I was hoping for an unambiguous result last night and I got it, but not the way I had hoped or predicted for sure.
Stephane Dion's leadership was the result of a grassroots revolt against the Liberal establishment which had given the party years of backroom bickering and the sponsorship scandal. When the establishment served up two highly flawed "frontrunners" in 2006 in Michael Ignatieff and Bob Rae, grassroots members like myself searched desperately for an alternative. I first looked at Gerard Kennedy in 2006, but backed away due to his bad French and his strangely inarticulate/monotone speaking style. After months of listening to Kennedy describe the need for "party renewal" in 2006, I still had no idea exactly what he meant by that. His refusal to back the "Quebecois nation" motion - which seemed more political posturing than heartfelt principle - will be the new albatross around his neck.
Stephane Dion was the anti-politician. We Liberals who supported him hoped his honesty and decency would attract voters back to a party overcome with sleaze and scandal in 2006. In the end, it seems that Dion's great flaws undermined his strengths.
Fellow blogger Far and Wide describes the situation very well today. Myself, I freely admit that I've been wearing rose-coloured glasses regarding Mr. Dion since 2006, frequently defending him against the many attacks. As someone who used to work in politics, but left because I hated playing the cynical "game" and the never-ending lying and schmoozing, Dion greatly appealed to me. It was satisfying to see the amoral establishment backing both a guy who supported the Iraq war and a "my principles are negotiable" NDP turncoat get overwhelmed by a grassroots uprising.

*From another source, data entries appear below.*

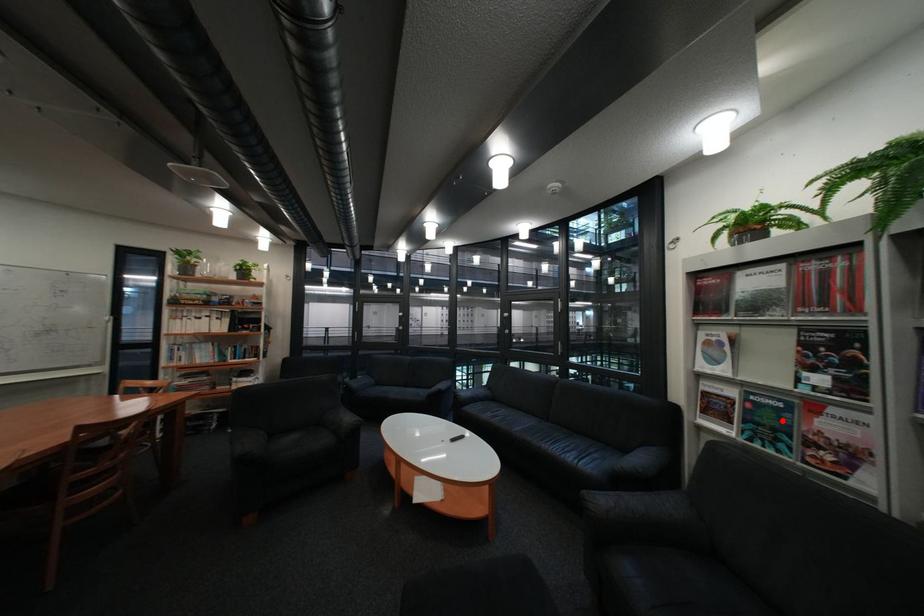
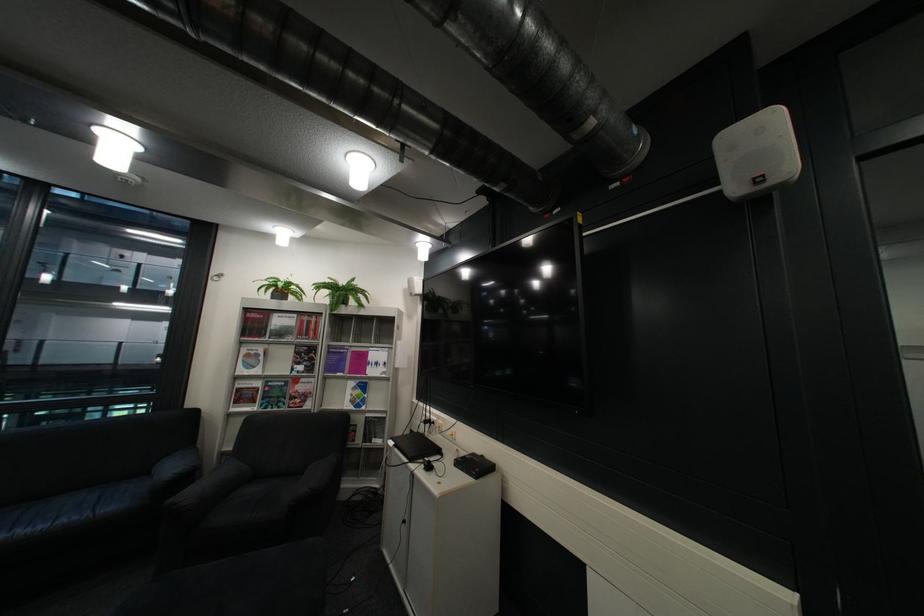
Locate, in the second image, the point that corresponds to the highlighted location in the first image.

(290, 394)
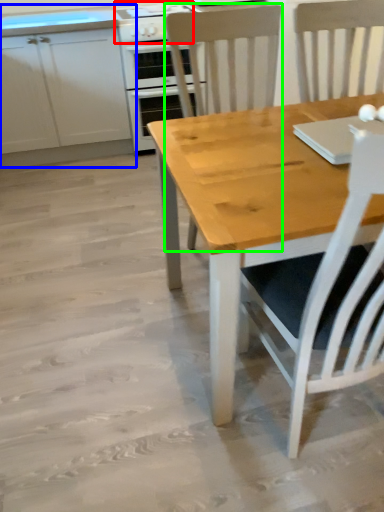
Question: Considering the real-world distances, which object is farthest from gas stove (highlighted by a red box)? cabinetry (highlighted by a blue box) or chair (highlighted by a green box)?

Choices:
 (A) cabinetry
 (B) chair

Answer: (A)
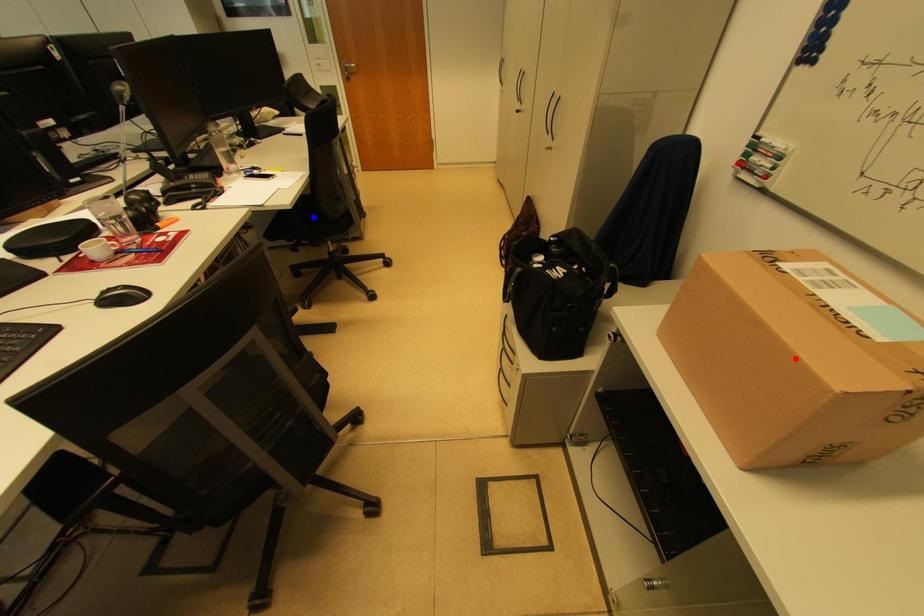
Question: Two points are marked on the image. Which point is closer to the camera?

Choices:
 (A) Blue point is closer.
 (B) Red point is closer.

Answer: (B)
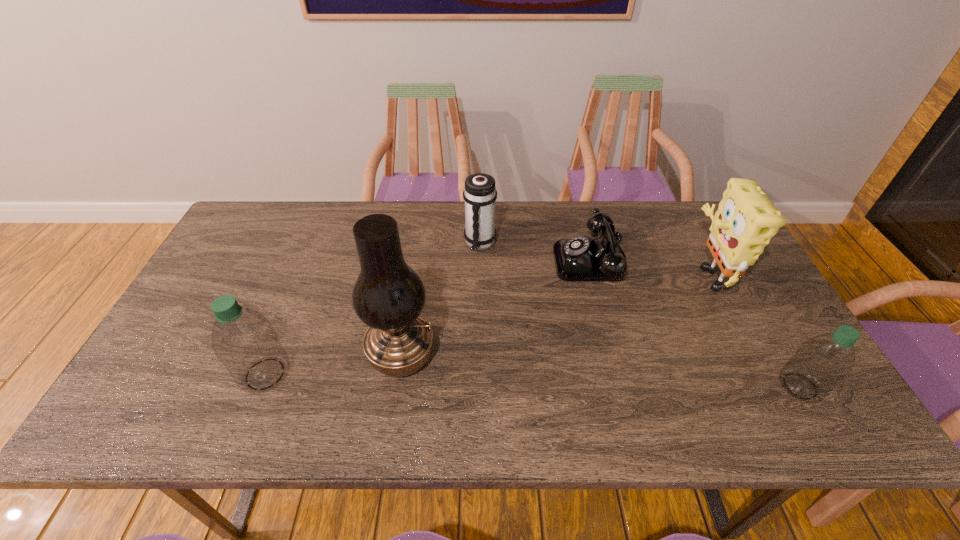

But today those rose-coloured glasses need to come off in the face of the cold, hard aftermath of yesterday's vote. I have questioned my own political judgment since Mr. Dion won and proceeded to underwhelm. At times, it was excruciating to listen to the vitriol levelled at Mr. Dion by objective members of the public, family and friends. The Liberals offered Canadians a thoroughly decent, honest, politically unskilled man prepared to fight for his great ideas - and the country handed the Liberals their worst defeat in modern history (in terms of the popular vote.)
It's now clear that Stephane Dion was a very bad fit for leader. He's grown minimally in the role and, in many ways, undermined his own campaign with his high-mindedness. The Green Shift was a good policy, but bad politics. It's a shame now that the need to effectively fight climate change will be undermined. To think that a complicated new tax reform would be seen as a potential vote winner says more about the man who proposed it than about the people who rejected the man.
There's no doubt that Stephane Dion should announce his resignation soon. The great experiment is now done and it failed.
Who should replace him? The flaws of Michael Ignatieff and Bob Rae remain. While Ignatieff's support for the Iraq war continues to bother me, including his inability to say he made a mistake favouring it, I doubt that this issue alone would turn an election against him (it didn't hurt Harper either). I also doubt Ignatieff would be able to attract many more progressive votes than Dion did last night (but for different reasons.) Ignatieff's long absence from Canada, plus his generally smarmy style would likely be more difficult to overcome.
Having said that, Ignatieff is brilliant and he's a bit of a clean slate. He'd also put the Liberals firmly back in the centre of the political spectrum where we usually win. His approach to Quebec is reminiscent of Paul Martin and even Stephen Harper, an approach that hasn't exactly paid dividends. But an Ignatieff leadership would undoubtedly push the Liberal cause forward in Quebec and elsewhere. In the end, I'm sure Canadians would give Ignatieff a fair shot if he were to win the leadership.
Bob Rae's devotion to his new party has been admirable. He's as skilled as politicians come and quite likeable (more so than Ignatieff). He could've walked away after 2006, but he stayed committed. That alone will endear him to many Liberals who were turned off by his arrogant run in 2006. Bob Rae has walked the walk. Yet his baggage as a former Ontario NDP Premier remains an immense obstacle. I've never sensed any kind of "Bob Rae-mania" out there.
Of these two gentlemen, I still have my doubts, but I'm keeping an open mind. I haven't ruled out either of them.
As we move forward, Liberals should ask ourselves if we ought to stay on the left with a leader like Bob Rae or Gerard Kennedy, or do we need to aim to take back the Canadian centre with a leader like Ignatieff or John Manley or Scott Brison or some other person yet to emerge?
At this stage, I'm inclined to put aside some of my quirky political instincts - the kind that led me to support Stephane Dion - and try to get it right this time. When Stephane Dion steps down, Liberals need to elect a leader capable of earning back the confidence of Canadians and finally electing a strong Liberal government. The time for risky leadership experiments is over.
One final note: I was thrilled to see Frank Valeriote win handily in Guelph - my hometown - despite the strong anti-Liberal trend in southwestern Ontario. New candidates rarely achieve this feat. This guy is going to be a player in federal politics!